I have never really minded the LeTourneau rigs. Not to say that the leg to can connections can be prone to cracking and often have to be monitored. . . and there is truly nothing like an internal examination of a spud can. They can have issues come hurricane time, too. I don’t believe that the ROWAN FORT WORTH hull was ever found after Rita. . . another broke off its legs during Ike, too. . . but I can’t comment on that one. I have always had a soft spot for those overbuilt electric cranes. . . .


#29

There were a few incidents with LeTourneau rigs over the years as well, but generally they were “built like a brick shithouse” and did not have much problems if handled reasonably right.
Can/leg connection problems were usually from rough or stupid handling during moving/preloading
Other leg problems were from the fact that we did not understand the RPD problem in the early days. (Not so much on LT rigs as the rigs with HT steel legs)

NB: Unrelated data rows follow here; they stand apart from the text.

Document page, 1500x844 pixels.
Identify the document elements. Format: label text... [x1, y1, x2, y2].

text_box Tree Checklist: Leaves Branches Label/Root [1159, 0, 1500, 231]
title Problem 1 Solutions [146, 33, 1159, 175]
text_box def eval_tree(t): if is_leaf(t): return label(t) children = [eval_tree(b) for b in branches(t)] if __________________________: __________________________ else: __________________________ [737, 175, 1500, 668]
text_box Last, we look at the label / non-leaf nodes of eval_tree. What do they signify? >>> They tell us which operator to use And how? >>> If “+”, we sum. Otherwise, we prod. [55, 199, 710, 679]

The early LT rigs that had one jacking motor below deck was a different story.
In the mid-1970’s I used to attend rig moves on the Chris Seagar (ex Mr. Cap, LT’s building #3) which had that arrangement. (Originally with the helipad on top of bow leg, as seen here):
%20Cap

Mr.Cap 2.cap (9.3 KB)
(An interesting tug as well)

Originally also with large spud cans with concave bottom and no preload tanks.

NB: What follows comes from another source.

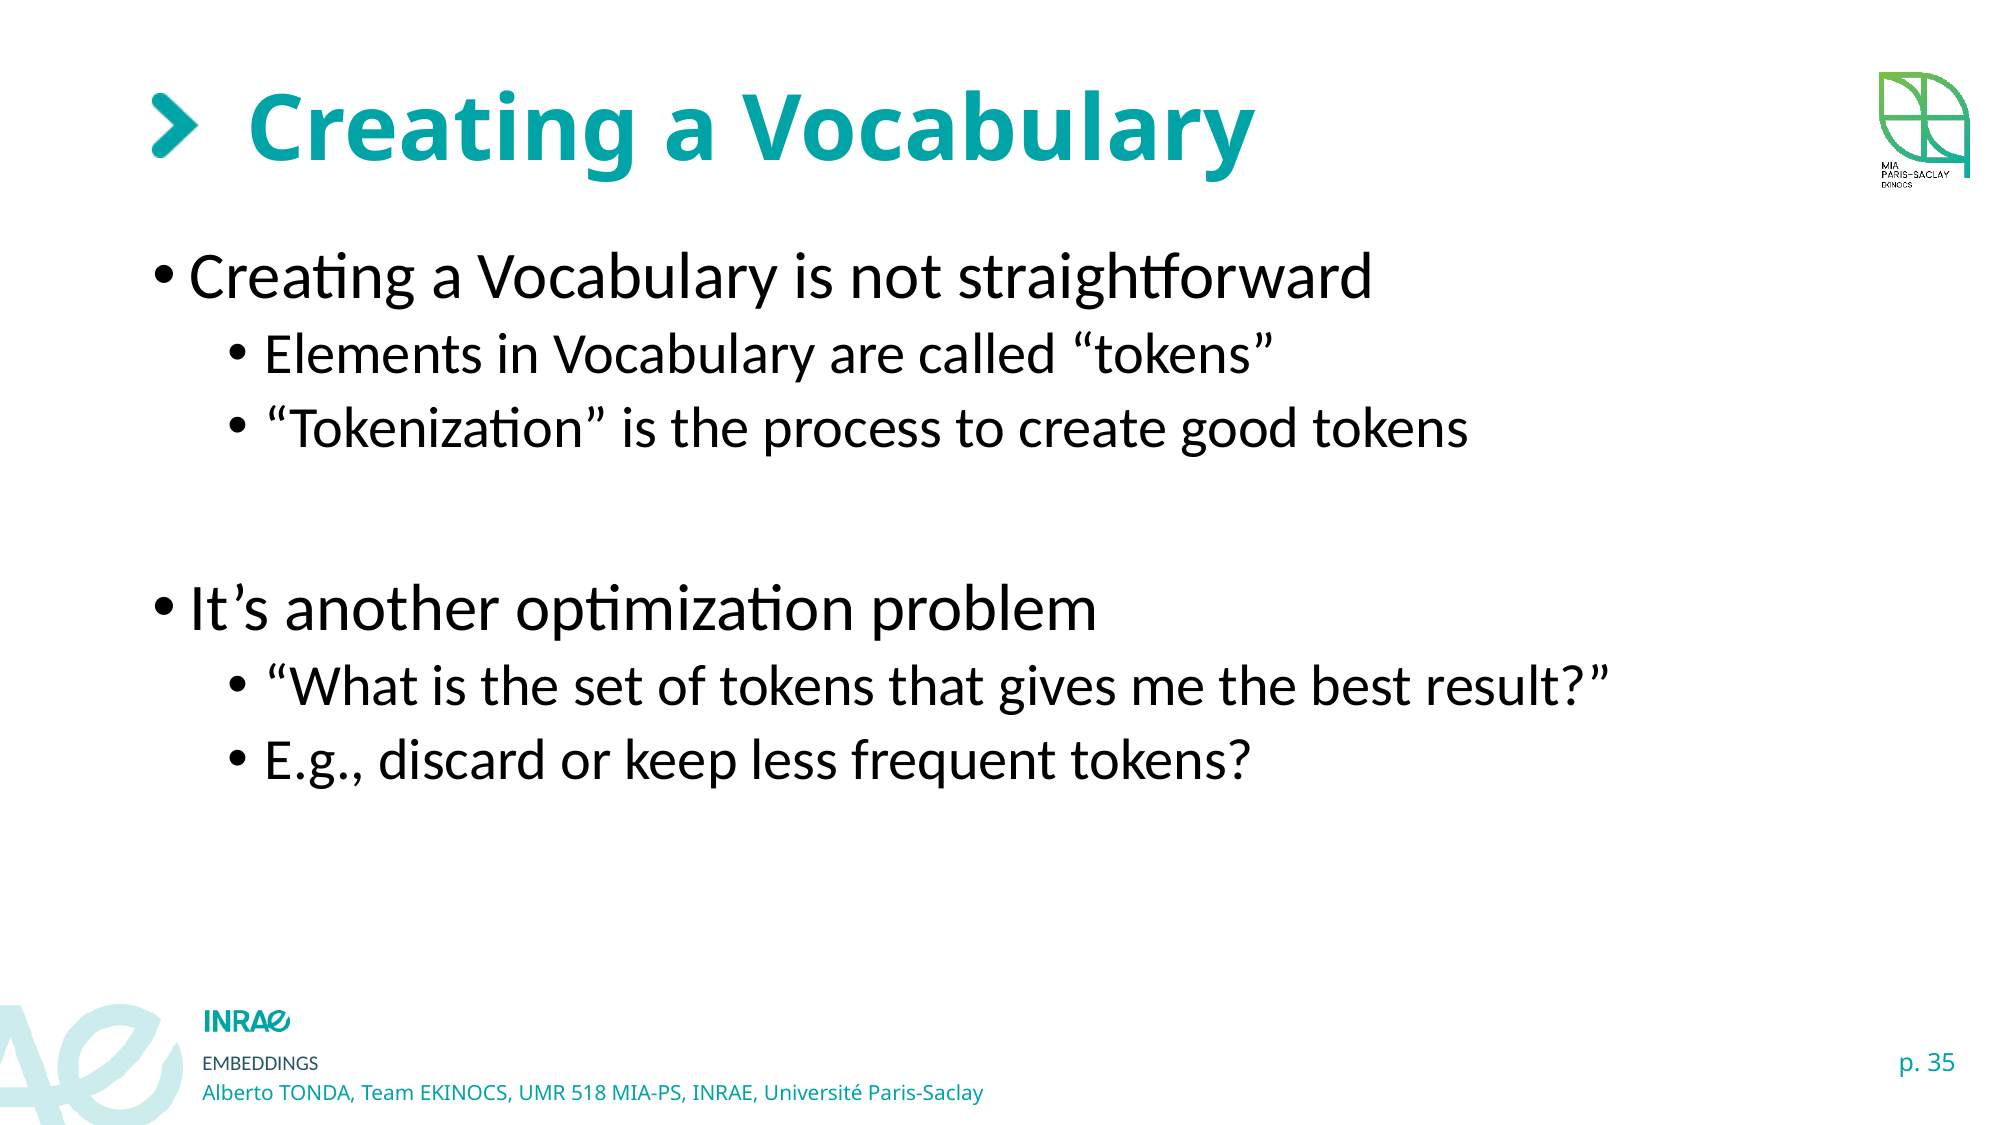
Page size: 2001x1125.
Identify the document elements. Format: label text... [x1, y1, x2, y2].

One of my “pet rigs”’ in those early day. Newer a dull rig move.


#30

built like a brick shithouse

  1. mod. pertaining to a very strong and well-built person. (Usually refers to a male. Refers to the sturdiness of an outhouse [outdoor toilet] built of brick rather than the traditional wooden outhouse. Usually objectionable.) Chuck is built like a brick shithouse. The only fat on him is where his brain ought to be.
  2. mod. pertaining to a beautiful and curvaceous woman. (Refers to the imagined curving and uneven walls of an outhouse built hastily and carelessly of brick. This sense is a misinterpretation of the first sense. Usually objectionable.) Look at that dame! She’s really built like a brick shithouse.
    See also: brick, built, like, shithouse
    McGraw-Hill’s Dictionary of American Slang and Colloquial Expressions Copyright © 2006 by The McGraw-Hill Companies, Inc. All rights reserved.

UK similar:

built like a brick shithouse BRITISH, INFORMAL, VERY RUDE
If you say that someone is built like a brick shithouse, you mean that they are extremely tall, broad, and strong-looking. This guy was built like a brick shithouse, with a huge mustache and smouldering brown eyes. Note: You can use brick-shithouse before a noun to describe someone who looks like this. He brought his brick-shithouse mate with him. Note: A shithouse is a slang word for a toilet. A brick shithouse is a strong outside toilet built using bricks instead of wood, from the time before many houses had indoor bathrooms.
See also: brick, built, like, shithouse
Collins COBUILD Idioms Dictionary, 3rd ed. © HarperCollins Publishers 2012


#31

OK, OK. Maybe you have been dealing with people of higher learning than me around the oilfields, but among most I have had the honour of working with on the rigs and barges the meaning has been something that is strong and near unbreakable. More along your last quote.

PS> I HAVE worked with people who would interpret that term the same way as you as well. (“By the book”)


#32

See also: skookum.


#33

Thanks!!
From now on no more brick shithouse, it all Skookum!!